▸ **What to do**: Reproduce precisely the lines between the start of the data below and the line with "2026 — Chic Pairs Style Insiders", both included.

▸ **Dataset items**:
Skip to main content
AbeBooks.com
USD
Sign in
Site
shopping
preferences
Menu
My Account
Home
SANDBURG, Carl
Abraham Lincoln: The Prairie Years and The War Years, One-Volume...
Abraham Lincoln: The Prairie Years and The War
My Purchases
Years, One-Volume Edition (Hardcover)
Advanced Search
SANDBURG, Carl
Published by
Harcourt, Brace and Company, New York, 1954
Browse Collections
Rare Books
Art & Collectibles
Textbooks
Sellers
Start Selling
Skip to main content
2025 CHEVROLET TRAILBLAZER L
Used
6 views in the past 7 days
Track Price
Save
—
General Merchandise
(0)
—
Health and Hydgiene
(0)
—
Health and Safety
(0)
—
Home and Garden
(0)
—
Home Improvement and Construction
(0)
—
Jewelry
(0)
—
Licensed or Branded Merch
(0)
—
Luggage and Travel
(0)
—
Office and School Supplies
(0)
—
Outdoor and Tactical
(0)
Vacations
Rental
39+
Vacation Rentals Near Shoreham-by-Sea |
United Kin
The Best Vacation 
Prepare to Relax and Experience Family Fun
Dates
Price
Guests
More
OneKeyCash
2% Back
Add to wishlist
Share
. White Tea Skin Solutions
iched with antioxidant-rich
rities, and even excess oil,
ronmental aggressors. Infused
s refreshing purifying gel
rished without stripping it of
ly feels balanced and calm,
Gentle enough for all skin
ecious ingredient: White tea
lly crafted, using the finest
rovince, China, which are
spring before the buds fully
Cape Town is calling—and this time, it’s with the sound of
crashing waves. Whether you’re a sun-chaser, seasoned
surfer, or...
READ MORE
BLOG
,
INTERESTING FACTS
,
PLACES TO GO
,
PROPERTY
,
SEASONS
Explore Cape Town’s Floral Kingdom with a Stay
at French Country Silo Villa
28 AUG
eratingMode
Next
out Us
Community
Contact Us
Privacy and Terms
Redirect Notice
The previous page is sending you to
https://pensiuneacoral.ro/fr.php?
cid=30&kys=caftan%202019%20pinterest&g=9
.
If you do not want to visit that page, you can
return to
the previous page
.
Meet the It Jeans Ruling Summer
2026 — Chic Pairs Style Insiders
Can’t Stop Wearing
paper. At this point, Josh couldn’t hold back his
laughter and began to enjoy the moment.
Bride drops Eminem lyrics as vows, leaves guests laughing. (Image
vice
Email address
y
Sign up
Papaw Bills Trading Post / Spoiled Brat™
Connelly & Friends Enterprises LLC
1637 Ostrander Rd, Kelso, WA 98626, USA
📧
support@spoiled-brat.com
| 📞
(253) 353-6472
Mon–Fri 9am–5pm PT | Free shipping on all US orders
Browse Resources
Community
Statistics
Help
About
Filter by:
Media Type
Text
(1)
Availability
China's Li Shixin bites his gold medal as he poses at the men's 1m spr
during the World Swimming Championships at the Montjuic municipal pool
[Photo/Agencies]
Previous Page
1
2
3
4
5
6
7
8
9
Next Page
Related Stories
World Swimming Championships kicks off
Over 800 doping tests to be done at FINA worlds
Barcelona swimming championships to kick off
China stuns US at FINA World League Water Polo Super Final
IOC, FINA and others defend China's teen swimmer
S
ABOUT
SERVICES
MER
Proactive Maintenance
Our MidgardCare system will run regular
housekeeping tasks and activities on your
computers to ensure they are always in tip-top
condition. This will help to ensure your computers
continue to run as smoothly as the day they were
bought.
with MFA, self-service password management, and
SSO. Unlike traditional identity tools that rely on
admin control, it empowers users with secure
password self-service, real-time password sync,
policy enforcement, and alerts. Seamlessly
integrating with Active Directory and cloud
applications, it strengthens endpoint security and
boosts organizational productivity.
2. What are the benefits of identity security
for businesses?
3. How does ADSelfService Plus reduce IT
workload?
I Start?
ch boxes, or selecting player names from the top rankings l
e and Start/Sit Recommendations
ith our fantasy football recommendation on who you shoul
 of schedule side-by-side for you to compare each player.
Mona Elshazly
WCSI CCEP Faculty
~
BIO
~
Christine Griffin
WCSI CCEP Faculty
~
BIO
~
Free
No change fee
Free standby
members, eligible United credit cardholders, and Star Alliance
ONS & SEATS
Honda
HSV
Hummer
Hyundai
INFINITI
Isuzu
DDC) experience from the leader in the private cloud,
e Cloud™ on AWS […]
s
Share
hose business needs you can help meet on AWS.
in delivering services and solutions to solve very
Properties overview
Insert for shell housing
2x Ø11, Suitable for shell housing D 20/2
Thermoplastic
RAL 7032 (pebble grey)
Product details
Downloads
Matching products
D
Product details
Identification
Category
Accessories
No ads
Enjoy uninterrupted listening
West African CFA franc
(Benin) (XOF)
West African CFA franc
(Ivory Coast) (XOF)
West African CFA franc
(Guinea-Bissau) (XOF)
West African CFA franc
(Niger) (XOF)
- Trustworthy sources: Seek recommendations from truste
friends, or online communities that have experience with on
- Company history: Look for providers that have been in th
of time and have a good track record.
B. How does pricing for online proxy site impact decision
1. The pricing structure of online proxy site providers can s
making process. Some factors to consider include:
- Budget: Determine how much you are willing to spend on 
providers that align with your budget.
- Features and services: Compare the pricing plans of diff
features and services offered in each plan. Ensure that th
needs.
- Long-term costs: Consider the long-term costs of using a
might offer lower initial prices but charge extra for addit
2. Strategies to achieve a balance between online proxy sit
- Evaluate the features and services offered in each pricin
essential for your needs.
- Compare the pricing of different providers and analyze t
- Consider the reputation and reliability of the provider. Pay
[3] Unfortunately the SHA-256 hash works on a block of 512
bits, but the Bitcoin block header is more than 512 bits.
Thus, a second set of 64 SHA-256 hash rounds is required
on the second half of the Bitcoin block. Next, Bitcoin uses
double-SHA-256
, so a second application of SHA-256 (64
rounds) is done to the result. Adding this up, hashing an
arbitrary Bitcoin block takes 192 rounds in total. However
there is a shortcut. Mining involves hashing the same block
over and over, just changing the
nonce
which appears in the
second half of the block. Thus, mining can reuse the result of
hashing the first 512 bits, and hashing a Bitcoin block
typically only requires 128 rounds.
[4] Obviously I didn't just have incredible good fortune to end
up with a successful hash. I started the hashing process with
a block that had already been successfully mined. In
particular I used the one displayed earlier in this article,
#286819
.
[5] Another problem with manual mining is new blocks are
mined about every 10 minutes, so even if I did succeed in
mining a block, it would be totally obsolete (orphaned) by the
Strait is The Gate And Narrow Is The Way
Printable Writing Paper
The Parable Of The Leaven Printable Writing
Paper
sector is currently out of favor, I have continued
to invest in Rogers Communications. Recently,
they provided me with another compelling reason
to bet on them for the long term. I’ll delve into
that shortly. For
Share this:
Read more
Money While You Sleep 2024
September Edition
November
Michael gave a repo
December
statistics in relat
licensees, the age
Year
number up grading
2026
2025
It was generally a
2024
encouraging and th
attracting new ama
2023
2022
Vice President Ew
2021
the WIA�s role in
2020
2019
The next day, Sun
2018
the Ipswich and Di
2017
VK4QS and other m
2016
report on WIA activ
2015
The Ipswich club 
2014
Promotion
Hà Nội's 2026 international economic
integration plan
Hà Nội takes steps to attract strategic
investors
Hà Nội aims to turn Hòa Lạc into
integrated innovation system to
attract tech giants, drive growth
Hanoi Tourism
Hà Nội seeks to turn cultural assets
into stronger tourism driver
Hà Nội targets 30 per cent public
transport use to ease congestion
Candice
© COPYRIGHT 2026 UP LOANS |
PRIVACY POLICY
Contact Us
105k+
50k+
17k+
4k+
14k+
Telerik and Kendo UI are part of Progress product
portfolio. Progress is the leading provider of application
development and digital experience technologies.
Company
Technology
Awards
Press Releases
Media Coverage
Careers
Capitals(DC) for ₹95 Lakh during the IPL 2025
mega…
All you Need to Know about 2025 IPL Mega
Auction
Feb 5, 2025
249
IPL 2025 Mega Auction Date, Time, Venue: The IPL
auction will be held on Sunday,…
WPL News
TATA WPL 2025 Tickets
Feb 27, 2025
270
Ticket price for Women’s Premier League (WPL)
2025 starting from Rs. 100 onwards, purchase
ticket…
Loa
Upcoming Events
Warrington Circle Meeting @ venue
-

▸ **Written answer**:
Skip to main content
AbeBooks.com
USD
Sign in
Site
shopping
preferences
Menu
My Account
Home
SANDBURG, Carl
Abraham Lincoln: The Prairie Years and The War Years, One-Volume...
Abraham Lincoln: The Prairie Years and The War
My Purchases
Years, One-Volume Edition (Hardcover)
Advanced Search
SANDBURG, Carl
Published by
Harcourt, Brace and Company, New York, 1954
Browse Collections
Rare Books
Art & Collectibles
Textbooks
Sellers
Start Selling
Skip to main content
2025 CHEVROLET TRAILBLAZER L
Used
6 views in the past 7 days
Track Price
Save
—
General Merchandise
(0)
—
Health and Hydgiene
(0)
—
Health and Safety
(0)
—
Home and Garden
(0)
—
Home Improvement and Construction
(0)
—
Jewelry
(0)
—
Licensed or Branded Merch
(0)
—
Luggage and Travel
(0)
—
Office and School Supplies
(0)
—
Outdoor and Tactical
(0)
Vacations
Rental
39+
Vacation Rentals Near Shoreham-by-Sea |
United Kin
The Best Vacation 
Prepare to Relax and Experience Family Fun
Dates
Price
Guests
More
OneKeyCash
2% Back
Add to wishlist
Share
. White Tea Skin Solutions
iched with antioxidant-rich
rities, and even excess oil,
ronmental aggressors. Infused
s refreshing purifying gel
rished without stripping it of
ly feels balanced and calm,
Gentle enough for all skin
ecious ingredient: White tea
lly crafted, using the finest
rovince, China, which are
spring before the buds fully
Cape Town is calling—and this time, it’s with the sound of
crashing waves. Whether you’re a sun-chaser, seasoned
surfer, or...
READ MORE
BLOG
,
INTERESTING FACTS
,
PLACES TO GO
,
PROPERTY
,
SEASONS
Explore Cape Town’s Floral Kingdom with a Stay
at French Country Silo Villa
28 AUG
eratingMode
Next
out Us
Community
Contact Us
Privacy and Terms
Redirect Notice
The previous page is sending you to
https://pensiuneacoral.ro/fr.php?
cid=30&kys=caftan%202019%20pinterest&g=9
.
If you do not want to visit that page, you can
return to
the previous page
.
Meet the It Jeans Ruling Summer
2026 — Chic Pairs Style Insiders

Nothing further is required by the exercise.